#### Provided data ####
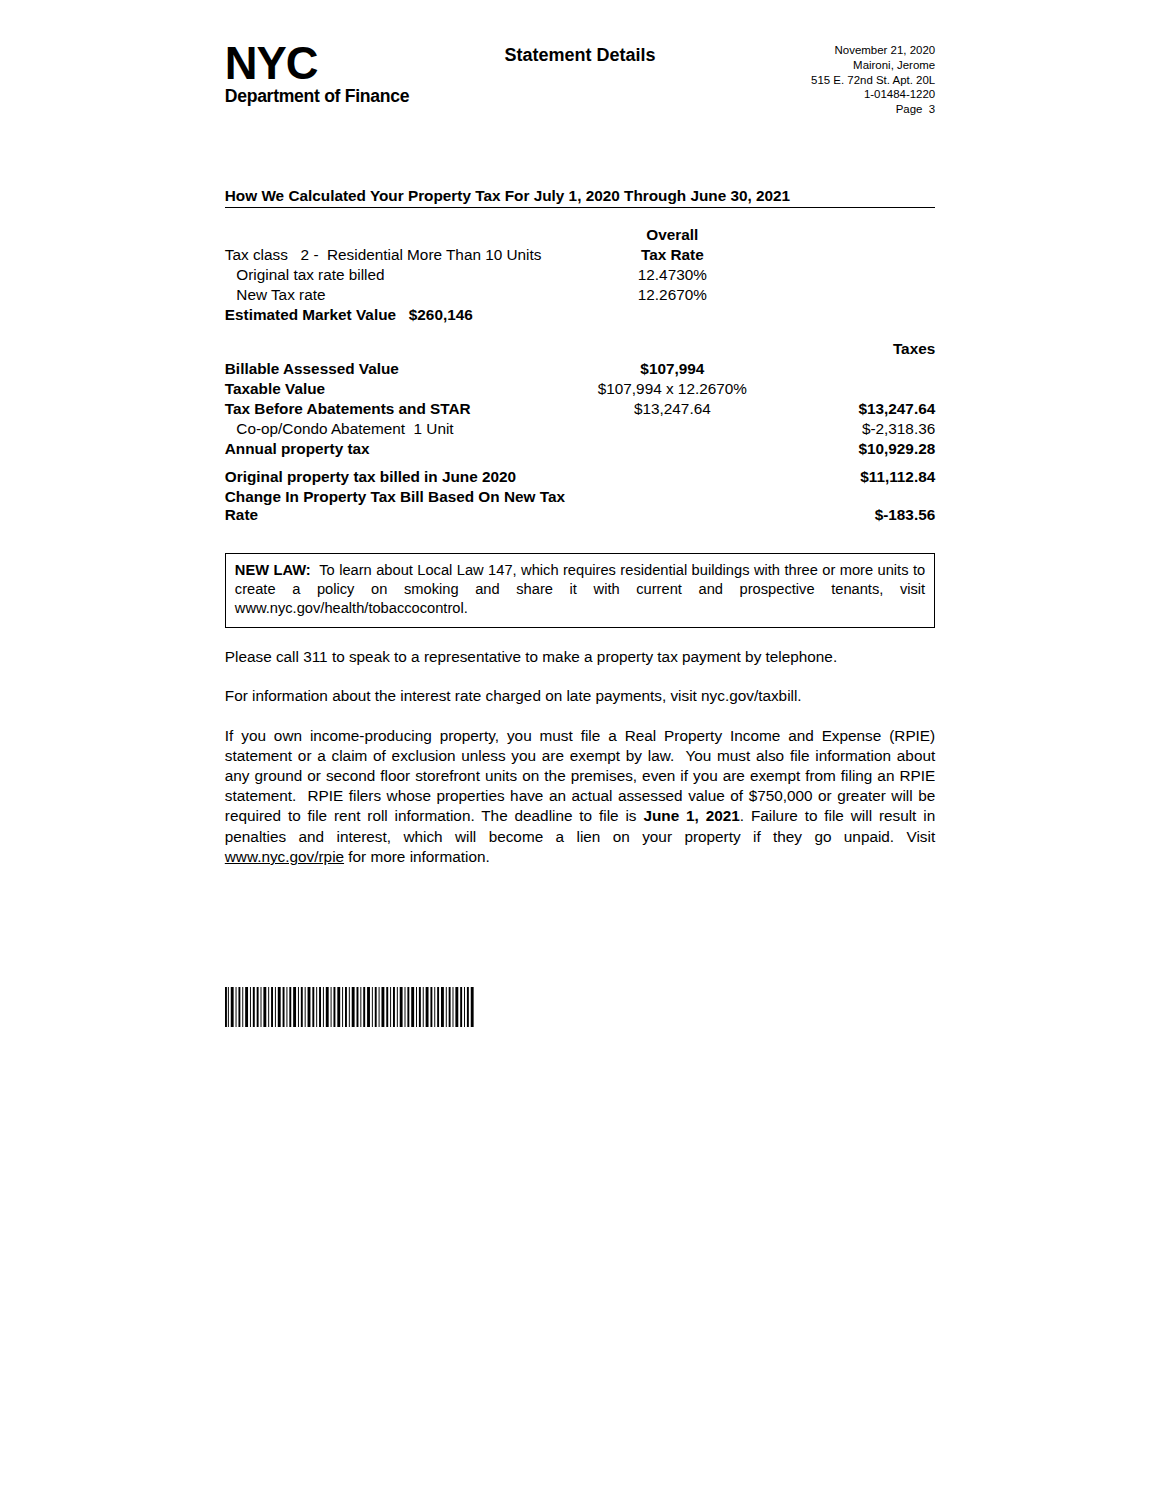NYC
Department of Finance
Statement Details
November 21, 2020
Maironi, Jerome
515 E. 72nd St. Apt. 20L
1-01484-1220
Page 3
How We Calculated Your Property Tax For July 1, 2020 Through June 30, 2021
| | Overall | |
| Tax class 2 - Residential More Than 10 Units | Tax Rate | |
| Original tax rate billed | 12.4730% | |
| New Tax rate | 12.2670% | |
| Estimated Market Value $260,146 | | |
| | | Taxes |
| Billable Assessed Value | $107,994 | |
| Taxable Value | $107,994 x 12.2670% | |
| Tax Before Abatements and STAR | $13,247.64 | $13,247.64 |
| Co-op/Condo Abatement 1 Unit | | $-2,318.36 |
| Annual property tax | | $10,929.28 |
| Original property tax billed in June 2020 | | $11,112.84 |
| Change In Property Tax Bill Based On New Tax Rate | | $-183.56 |
NEW LAW: To learn about Local Law 147, which requires residential buildings with three or more units to create a policy on smoking and share it with current and prospective tenants, visit www.nyc.gov/health/tobaccocontrol.
Please call 311 to speak to a representative to make a property tax payment by telephone.
For information about the interest rate charged on late payments, visit nyc.gov/taxbill.
If you own income-producing property, you must file a Real Property Income and Expense (RPIE) statement or a claim of exclusion unless you are exempt by law. You must also file information about any ground or second floor storefront units on the premises, even if you are exempt from filing an RPIE statement. RPIE filers whose properties have an actual assessed value of $750,000 or greater will be required to file rent roll information. The deadline to file is June 1, 2021. Failure to file will result in penalties and interest, which will become a lien on your property if they go unpaid. Visit www.nyc.gov/rpie for more information.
####
[Problem to work on] Reproduce the records exactly, images excluded.

[Exercise output]
NYC
Department of Finance
Statement Details
November 21, 2020
Maironi, Jerome
515 E. 72nd St. Apt. 20L
1-01484-1220
Page 3
How We Calculated Your Property Tax For July 1, 2020 Through June 30, 2021
| | Overall | |
| Tax class 2 - Residential More Than 10 Units | Tax Rate | |
| Original tax rate billed | 12.4730% | |
| New Tax rate | 12.2670% | |
| Estimated Market Value $260,146 | | |
| | | Taxes |
| Billable Assessed Value | $107,994 | |
| Taxable Value | $107,994 x 12.2670% | |
| Tax Before Abatements and STAR | $13,247.64 | $13,247.64 |
| Co-op/Condo Abatement 1 Unit | | $-2,318.36 |
| Annual property tax | | $10,929.28 |
| Original property tax billed in June 2020 | | $11,112.84 |
| Change In Property Tax Bill Based On New Tax Rate | | $-183.56 |
NEW LAW: To learn about Local Law 147, which requires residential buildings with three or more units to create a policy on smoking and share it with current and prospective tenants, visit www.nyc.gov/health/tobaccocontrol.
Please call 311 to speak to a representative to make a property tax payment by telephone.
For information about the interest rate charged on late payments, visit nyc.gov/taxbill.
If you own income-producing property, you must file a Real Property Income and Expense (RPIE) statement or a claim of exclusion unless you are exempt by law. You must also file information about any ground or second floor storefront units on the premises, even if you are exempt from filing an RPIE statement. RPIE filers whose properties have an actual assessed value of $750,000 or greater will be required to file rent roll information. The deadline to file is June 1, 2021. Failure to file will result in penalties and interest, which will become a lien on your property if they go unpaid. Visit www.nyc.gov/rpie for more information.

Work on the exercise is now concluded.